*Records provided*:
****************************************

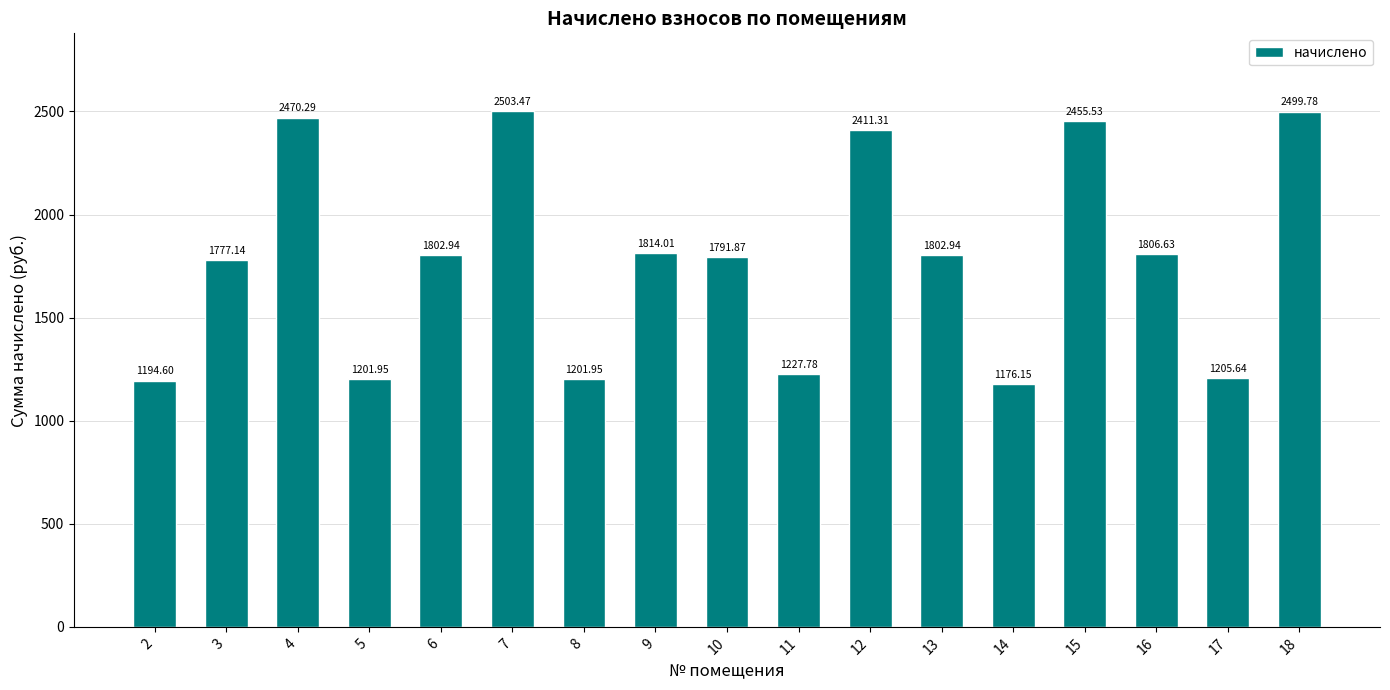

What is the change in value from 10 to 12?

+619.4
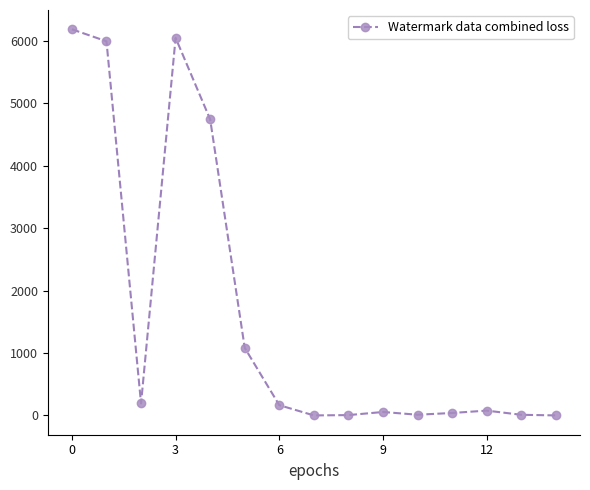

What is the sum of all values?

24599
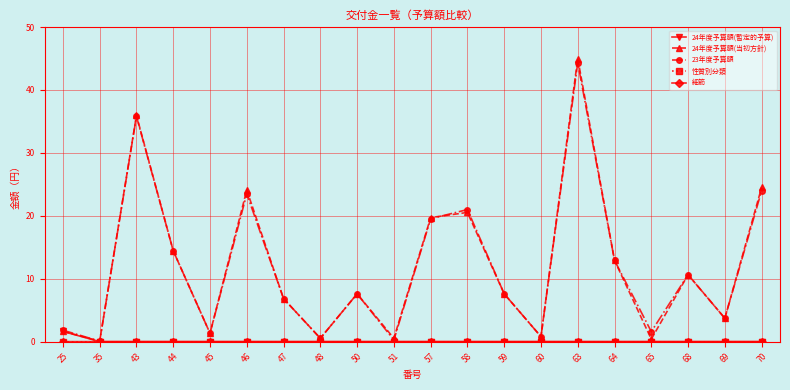

What is the value of the 23年度予算額 point at the 18th from the left?

10.6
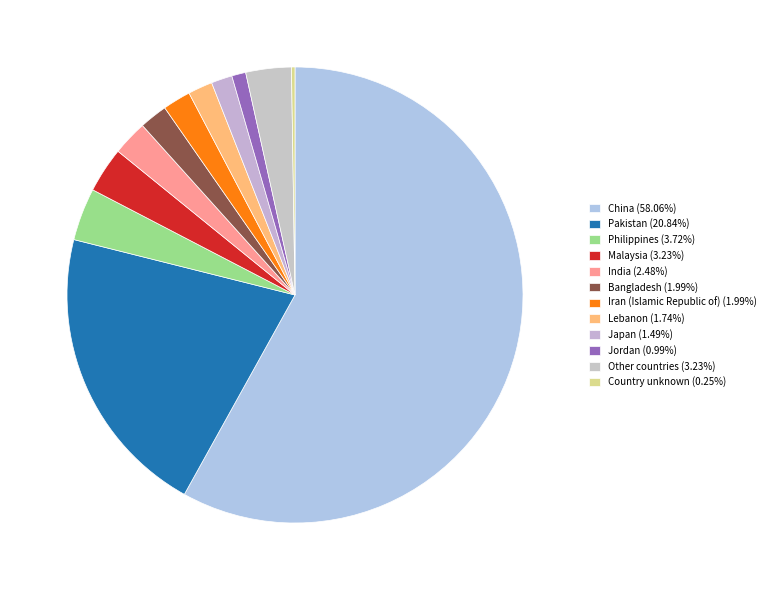

To the nearest percent, what percentage of the pie is Pakistan?

21%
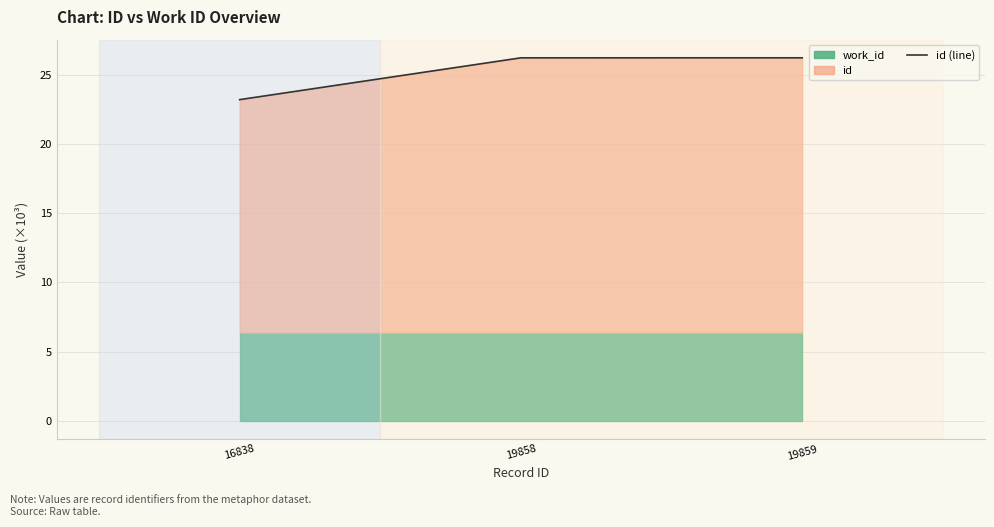

List the labels in order of value, largest first.

19859, 19858, 16838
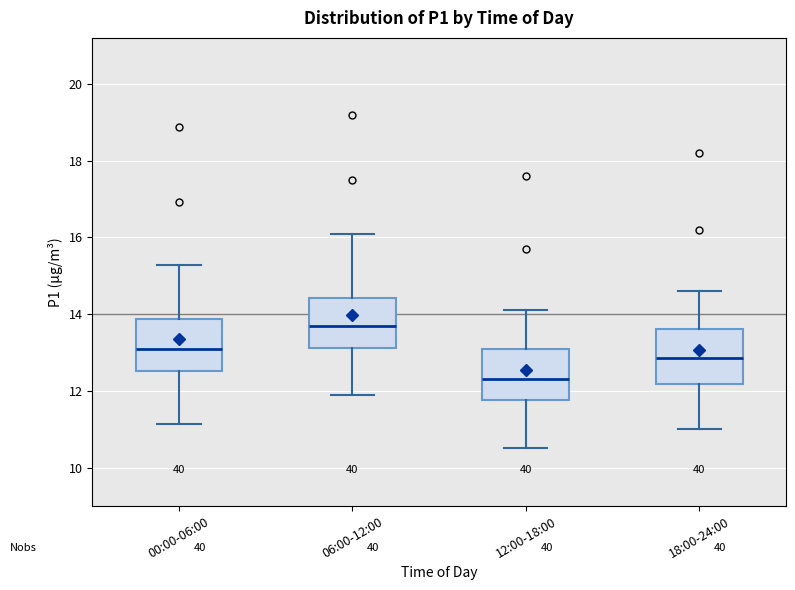

Reading left to right, transcribe this box plot: for each box, give where its median line is, the range the box spans, and where its two whiskers end, as read against the y-axis. The values are not printed on the chart, so give them approximately, as read against the axis.

00:00-06:00: median 13.2, box 12.6 to 13.8, whiskers 11.2 to 15.2
06:00-12:00: median 13.8, box 13.2 to 14.4, whiskers 12.0 to 16.2
12:00-18:00: median 12.4, box 11.8 to 13.2, whiskers 10.6 to 14.2
18:00-24:00: median 12.8, box 12.2 to 13.6, whiskers 11.0 to 14.6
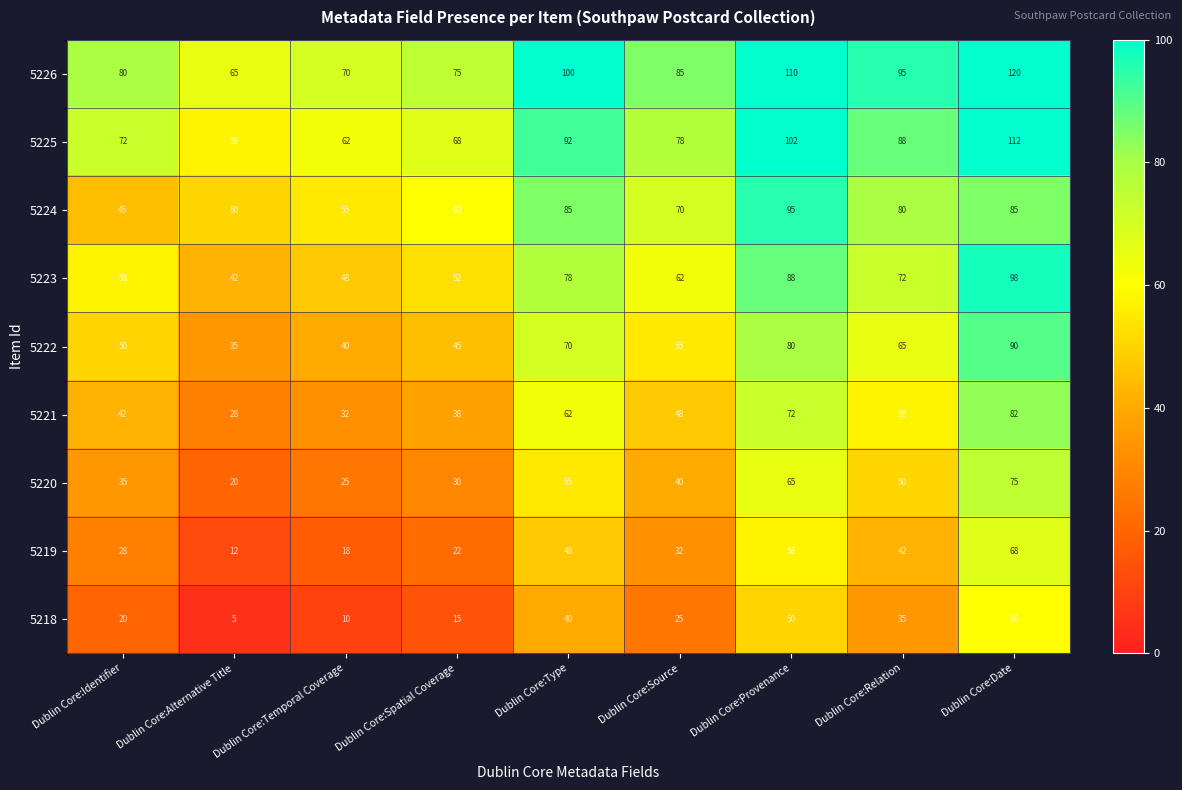

What is the maximum value shown in the chart?

120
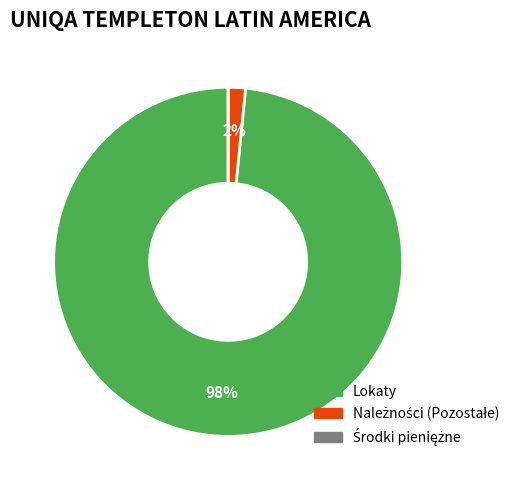

To the nearest percent, what is the average slice percentage?

33%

****************************************

Copy out all of the entries above word for word, omitting the pictures.

What is the change in value from 10 to 12?

+619.4

What is the sum of all values?

24599

What is the value of the 23年度予算額 point at the 18th from the left?

10.6

To the nearest percent, what percentage of the pie is Pakistan?

21%

List the labels in order of value, largest first.

19859, 19858, 16838

Reading left to right, transcribe this box plot: for each box, give where its median line is, the range the box spans, and where its two whiskers end, as read against the y-axis. The values are not printed on the chart, so give them approximately, as read against the axis.

00:00-06:00: median 13.2, box 12.6 to 13.8, whiskers 11.2 to 15.2
06:00-12:00: median 13.8, box 13.2 to 14.4, whiskers 12.0 to 16.2
12:00-18:00: median 12.4, box 11.8 to 13.2, whiskers 10.6 to 14.2
18:00-24:00: median 12.8, box 12.2 to 13.6, whiskers 11.0 to 14.6

What is the maximum value shown in the chart?

120

To the nearest percent, what is the average slice percentage?

33%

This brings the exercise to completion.